ESG as business-as-usual and what to look ahead

Corporate responsibility reporting has evolved far beyond being a minor supplement to annual reports. What once appeared as a brief section describing charitable initiatives has gradually transformed into a central element of corporate governance and accountability.

The origins of sustainability reporting lie in the concept of Corporate Social Responsibility (CSR). In its early stages, CSR was largely philanthropic in nature. Companies sought to demonstrate goodwill through donations, community sponsorships, and support for non-profit initiatives. While noble in intention, these activities were often disconnected from a company’s core operations and had limited reflection of its actual social or environmental impact.

Early CSR initiatives therefore focused primarily on the idea of “giving back.” Businesses emphasised charitable contributions, community events, and volunteer activities that showcased corporate benevolence. However, these efforts rarely addressed how the company’s day-to-day operations affected society, the environment, or broader economic systems.
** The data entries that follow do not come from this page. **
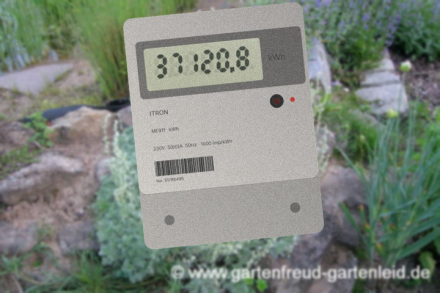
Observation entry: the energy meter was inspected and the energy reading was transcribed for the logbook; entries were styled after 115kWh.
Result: 37120.8kWh
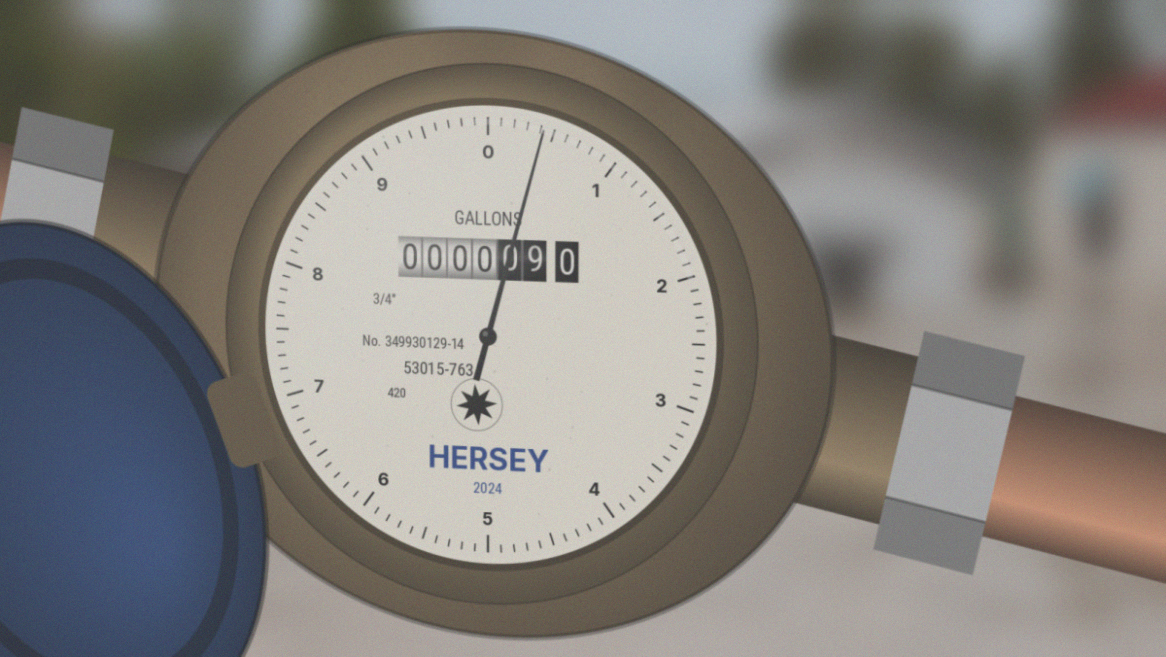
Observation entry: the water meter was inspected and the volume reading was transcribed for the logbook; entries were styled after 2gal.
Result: 90.4gal
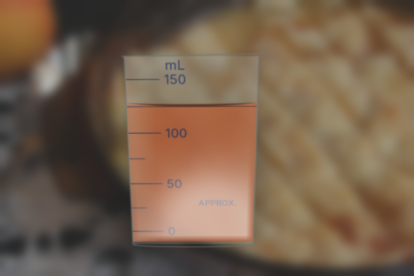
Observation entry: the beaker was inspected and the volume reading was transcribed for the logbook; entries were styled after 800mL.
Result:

Today, sustainability reporting has entered a new phase driven by regulatory momentum and growing stakeholder expectations. Governments, investors, and the public increasingly demand transparency and accountability from corporations. As a result, sustainability reporting now requires robust and auditable data rather than broad statements of intent. Investors, in particular, are pushing for clearer links between environmental, social, and governance (ESG) metrics and long-term financial performance.

In this new era, ESG considerations extend well beyond environmental issues. Companies are now expected to report on workforce stability, employee safety, diversity and inclusion, and board oversight. Governance quality has become central to establishing ESG credibility, with investors viewing strong governance as a key indicator of sustainable long-term value.

To meet these calls for accountability, organisations are expected implement transparent and actionable policies. Such policies may include measurable targets for reducing carbon emissions, improving workforce diversity, or ensuring ethical sourcing within supply chains. Setting clear ESG goals–based on materiality assessments, benchmarking, and stakeholder feedback–helps ensure that sustainability commitments are both ambitious and achievable.

Importantly, sustainability strategy is not a one-time exercise. It is an iterative process that evolves as companies learn from their performance, adapt to changes in their operating environments, and respond to emerging sustainability challenges. Effective ESG implementation therefore requires collaboration across multiple departments, including procurement, operations, and human resources, to integrate sustainability into everyday decision-making.

Ultimately, building a meaningful sustainability strategy requires more than reporting commitments. It demands a comprehensive ecosystem of systems, reliable data, stakeholder engagement, and clear communication of results that allows companies to translate ESG principles into measurable outcomes, create long-term value, and build investor trust.